■ Required work:
State the number of lines below in which the word "Gatekeeper" appears. Nothing else belongs in the answer.

Dataset excerpts section start

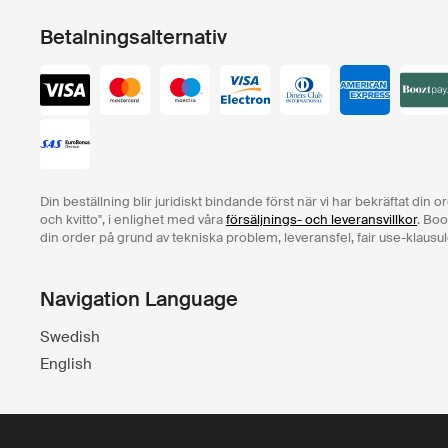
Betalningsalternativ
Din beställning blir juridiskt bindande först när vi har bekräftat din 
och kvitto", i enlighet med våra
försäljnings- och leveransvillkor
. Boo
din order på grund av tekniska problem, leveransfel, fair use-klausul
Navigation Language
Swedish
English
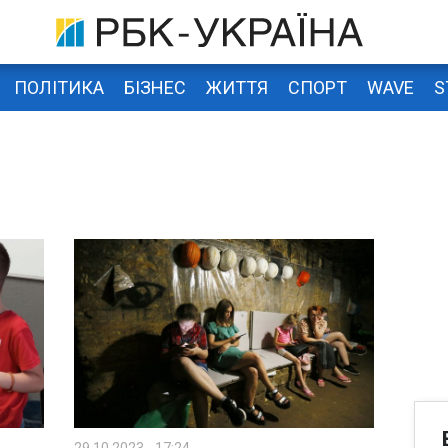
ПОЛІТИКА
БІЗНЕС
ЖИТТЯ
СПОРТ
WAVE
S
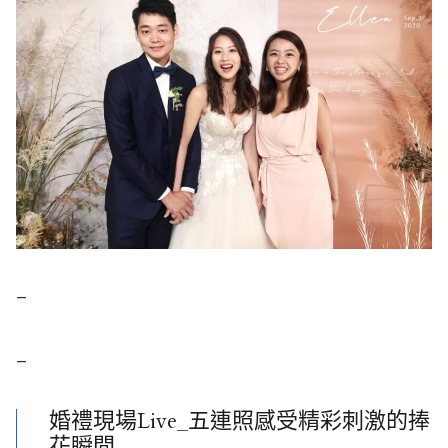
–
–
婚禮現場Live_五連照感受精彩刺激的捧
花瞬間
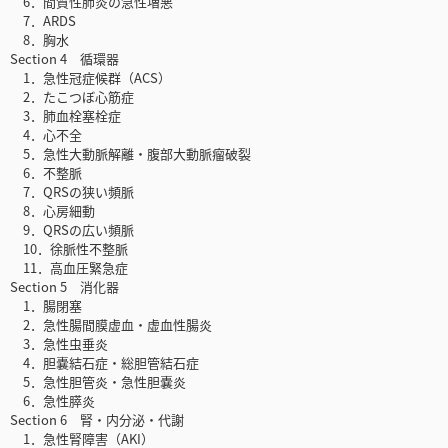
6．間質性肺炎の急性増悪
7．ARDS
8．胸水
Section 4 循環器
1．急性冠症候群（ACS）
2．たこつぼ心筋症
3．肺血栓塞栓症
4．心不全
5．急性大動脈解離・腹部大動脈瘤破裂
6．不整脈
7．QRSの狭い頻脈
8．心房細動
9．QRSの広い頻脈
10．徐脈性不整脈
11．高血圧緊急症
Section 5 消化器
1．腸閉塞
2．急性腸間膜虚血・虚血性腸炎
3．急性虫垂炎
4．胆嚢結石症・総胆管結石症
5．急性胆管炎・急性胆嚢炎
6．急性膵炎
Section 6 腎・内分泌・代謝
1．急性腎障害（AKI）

Dataset excerpts section end
Dataset excerpts section start

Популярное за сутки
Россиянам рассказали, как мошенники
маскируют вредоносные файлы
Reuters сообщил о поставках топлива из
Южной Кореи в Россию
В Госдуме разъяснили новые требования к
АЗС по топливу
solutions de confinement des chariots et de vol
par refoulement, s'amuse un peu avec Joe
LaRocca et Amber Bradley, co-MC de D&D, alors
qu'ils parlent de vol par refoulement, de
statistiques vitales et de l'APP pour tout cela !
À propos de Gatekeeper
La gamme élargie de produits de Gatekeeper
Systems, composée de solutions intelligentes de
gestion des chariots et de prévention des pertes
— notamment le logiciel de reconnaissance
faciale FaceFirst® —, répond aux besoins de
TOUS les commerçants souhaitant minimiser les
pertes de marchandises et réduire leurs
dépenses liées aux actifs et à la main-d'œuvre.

Dataset excerpts section end
Dataset excerpts section start

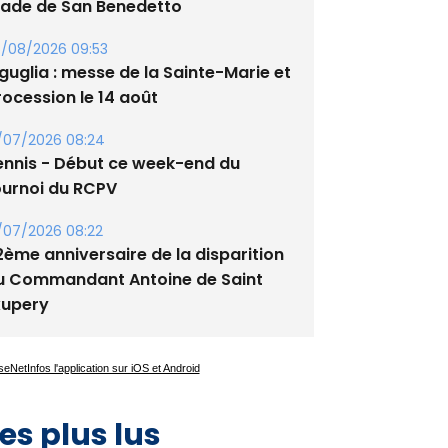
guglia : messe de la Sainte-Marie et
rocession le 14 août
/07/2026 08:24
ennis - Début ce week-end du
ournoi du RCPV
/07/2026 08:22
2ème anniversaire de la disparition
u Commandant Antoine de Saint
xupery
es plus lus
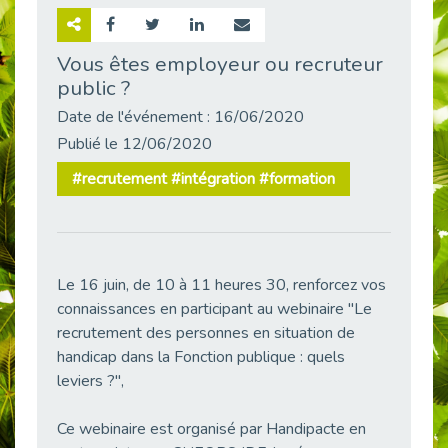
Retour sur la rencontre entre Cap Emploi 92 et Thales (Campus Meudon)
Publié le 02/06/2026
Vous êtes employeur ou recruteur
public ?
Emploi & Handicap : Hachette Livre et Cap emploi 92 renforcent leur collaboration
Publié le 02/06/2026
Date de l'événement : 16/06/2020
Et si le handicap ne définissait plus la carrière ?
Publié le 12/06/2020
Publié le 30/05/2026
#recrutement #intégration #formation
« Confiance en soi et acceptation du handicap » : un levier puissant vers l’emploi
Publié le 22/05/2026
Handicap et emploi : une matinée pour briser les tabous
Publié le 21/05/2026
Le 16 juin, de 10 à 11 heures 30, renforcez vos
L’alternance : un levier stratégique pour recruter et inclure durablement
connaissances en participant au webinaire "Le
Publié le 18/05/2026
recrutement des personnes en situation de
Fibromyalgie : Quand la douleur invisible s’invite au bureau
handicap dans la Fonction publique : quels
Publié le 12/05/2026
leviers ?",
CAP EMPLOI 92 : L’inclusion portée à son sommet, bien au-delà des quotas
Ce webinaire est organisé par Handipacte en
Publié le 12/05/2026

Dataset excerpts section end

■ Exercise answer:
2